Monday, November 2, 2015

Ars Poetica 11/2

“Ars Poetica” by Archibald MacLeish
           Archibald MacLeish was born in Illinois in 1892. He studied at Yale and Harvard Law School and began writing poetry during his time there. After WWI, MacLeish worked as a lawyer in Boston but resigned to focus his time on writing. He moved to France in 1923, wrote poetry, and befriended any other famous poets. From 1930 to 1938, MacLeish worked as an editor at Fortune magazine and spent his time writing works to warn Americans about fascism. He spent his later years working as the Librarian of Congress, director of the War Department’s Office of Facts and Figures, and as Harvard’s Boylston Professor of Rhetoric and Oratory. MacLeish died in 1982 with an Academy Award and three Pulitzer Prizes under his belt. 

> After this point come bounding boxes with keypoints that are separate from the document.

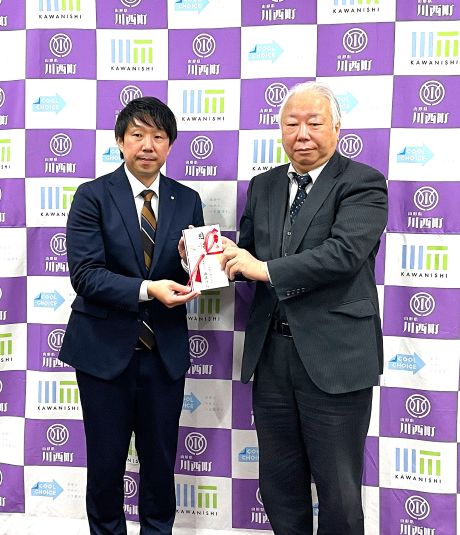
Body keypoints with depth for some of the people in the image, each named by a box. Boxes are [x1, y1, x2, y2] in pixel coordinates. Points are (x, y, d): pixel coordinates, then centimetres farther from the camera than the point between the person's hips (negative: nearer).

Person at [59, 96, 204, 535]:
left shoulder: (187, 201, 4)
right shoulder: (92, 196, -5)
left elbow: (195, 272, 4)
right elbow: (84, 274, -15)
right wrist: (147, 289, -28)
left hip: (165, 350, 3)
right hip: (106, 349, -2)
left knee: (161, 459, 15)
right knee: (105, 461, 12)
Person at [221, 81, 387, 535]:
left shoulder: (364, 183, -6)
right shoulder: (263, 186, 12)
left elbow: (345, 251, -21)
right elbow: (247, 254, 13)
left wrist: (265, 268, -20)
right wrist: (222, 257, -9)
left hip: (334, 358, -5)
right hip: (271, 354, 5)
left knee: (339, 490, 10)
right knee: (279, 484, 19)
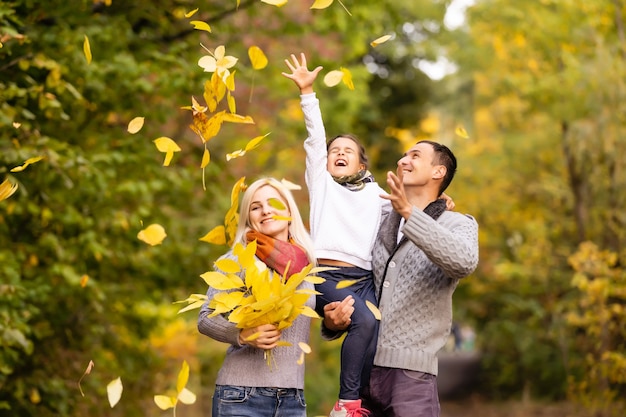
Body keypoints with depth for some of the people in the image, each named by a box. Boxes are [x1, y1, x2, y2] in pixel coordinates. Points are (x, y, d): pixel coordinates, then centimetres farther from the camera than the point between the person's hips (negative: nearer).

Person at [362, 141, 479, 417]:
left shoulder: (458, 224, 3)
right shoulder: (381, 225, 16)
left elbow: (464, 262, -21)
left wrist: (409, 212, -28)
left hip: (410, 373, -4)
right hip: (362, 367, 4)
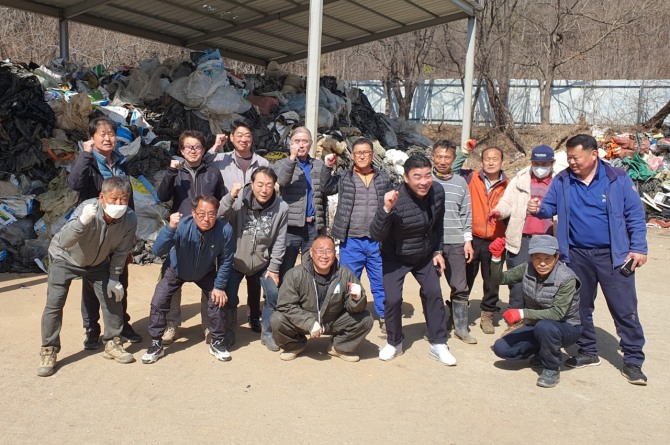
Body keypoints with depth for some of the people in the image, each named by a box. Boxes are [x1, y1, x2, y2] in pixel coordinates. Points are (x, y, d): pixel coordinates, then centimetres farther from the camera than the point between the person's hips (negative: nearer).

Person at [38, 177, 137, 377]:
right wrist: (82, 221, -64)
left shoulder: (130, 220, -28)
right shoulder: (88, 209, -39)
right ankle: (48, 353, 9)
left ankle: (112, 344, 18)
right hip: (65, 258, -3)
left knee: (112, 298, 0)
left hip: (97, 263, 3)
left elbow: (120, 252, -12)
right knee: (54, 304, -8)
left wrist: (114, 278, -7)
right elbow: (63, 242, -49)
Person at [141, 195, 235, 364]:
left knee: (218, 301, -9)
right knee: (158, 303, -8)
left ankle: (217, 343, 15)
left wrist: (219, 286, -13)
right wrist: (170, 227, -60)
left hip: (206, 273, 1)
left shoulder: (225, 230, -33)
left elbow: (225, 261, -17)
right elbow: (158, 251, -46)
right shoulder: (182, 226, -38)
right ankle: (156, 345, 13)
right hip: (176, 271, -1)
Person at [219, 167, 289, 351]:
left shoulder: (281, 208, -15)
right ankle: (228, 332, 25)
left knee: (274, 295, -2)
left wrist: (274, 268, -5)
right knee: (229, 296, -2)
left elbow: (279, 242, -7)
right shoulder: (239, 200, -18)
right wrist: (230, 197, -38)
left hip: (263, 262, 1)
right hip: (235, 259, -1)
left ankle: (267, 333, 20)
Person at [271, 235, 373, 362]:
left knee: (365, 319, -17)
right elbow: (285, 305, -20)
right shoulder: (295, 274, -20)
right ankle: (294, 346, 7)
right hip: (302, 322, -1)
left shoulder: (345, 275, -14)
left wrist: (356, 299, -34)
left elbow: (353, 308, -9)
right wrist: (310, 323, -30)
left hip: (334, 322, 2)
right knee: (277, 320, -27)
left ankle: (339, 347, 10)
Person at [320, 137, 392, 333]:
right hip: (351, 242, -1)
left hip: (377, 241, 1)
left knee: (381, 282, 10)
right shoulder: (344, 177, 5)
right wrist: (328, 167, -22)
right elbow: (327, 188, -10)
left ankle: (385, 318, 24)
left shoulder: (383, 177, 8)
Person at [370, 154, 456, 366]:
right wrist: (386, 209, -47)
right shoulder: (396, 199, -31)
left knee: (434, 294, 0)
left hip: (425, 256, 4)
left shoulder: (437, 192, -15)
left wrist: (437, 250, 6)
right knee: (393, 299, -8)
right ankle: (394, 343, 16)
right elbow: (376, 235, -32)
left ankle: (438, 344, 15)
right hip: (396, 258, -4)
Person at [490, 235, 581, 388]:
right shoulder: (527, 269, -10)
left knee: (544, 326, -39)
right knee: (501, 348, -11)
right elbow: (499, 279, -6)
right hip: (536, 326, 5)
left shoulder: (566, 279, -25)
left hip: (566, 328, -5)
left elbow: (558, 313, -30)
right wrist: (496, 258, -24)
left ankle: (552, 369, -11)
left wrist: (523, 313, -34)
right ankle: (542, 354, 14)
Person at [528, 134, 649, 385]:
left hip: (613, 256, -3)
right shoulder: (561, 181, 1)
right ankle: (587, 352, 30)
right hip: (577, 255, 3)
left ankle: (633, 361, 13)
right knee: (580, 308, 13)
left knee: (625, 310, 1)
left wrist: (638, 248, -7)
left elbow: (635, 215, -2)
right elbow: (550, 208, 8)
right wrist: (538, 209, -16)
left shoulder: (618, 179, -5)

A poem should be palpable and mute   
As a globed fruit,

Dumb
As old medallions to the thumb,

Silent as the sleeve-worn stone
Of casement ledges where the moss has grown—

A poem should be wordless   
As the flight of birds.              

A poem should be motionless in time   
As the moon climbs,

Leaving, as the moon releases
Twig by twig the night-entangled trees,

Leaving, as the moon behind the winter leaves,   
Memory by memory the mind—

A poem should be motionless in time   
As the moon climbs.        

A poem should be equal to:
Not true.

For all the history of grief
An empty doorway and a maple leaf.

For love
The leaning grasses and two lights above the sea—

A poem should not mean   

But be. 

                        MacLeish’s poem “Ars Poetica” exemplifies for the reader exactly what poetry should and should not be, and how poems should convey their message. MacLeish’s use of many metaphors and vivid illustrations yet simple language help him achieve this. However, “Ars Poetica” is backwards in its nature in the sense that MacLeish’s main idea can be summed up in the last line, “A poem should not mean / But be.” A poem needs to be more than just descriptive metaphors placed sporadically on a piece of paper; it needs depth and meaning. However, on top of meaning, a poem’s message needs to be understood by the reader. That is what MacLeish illustrates in the beginning of the poem.
He uses the first stanza as an extended metaphor that explains what a poem should be. MacLeish gives visual examples such as “palpable and mute,” meaning that a poem needs to be tangible and easily felt by everyone. Additionally, at the end of this stanza, MacLeish says that a poem should be like a flight of birds, in the sense that it is naturally and effortlessly beautiful in its simplicity. In the second stanza, MacLeish says that a poem should “be motionless in time.” This means that not only should it be felt by everyone, but it also needs to be felt by every generation. MacLeish is saying that the best poetry can apply to anyone in any time period, even if the message is slightly different. 
"Ars Poetica" is written in a unique way and MacLeish truly exemplifies what he is saying in his poem. By saving his message for the end and elaborating on it in the beginning, he is able to close out the poem by coming full circle and help the reader fully understand his message.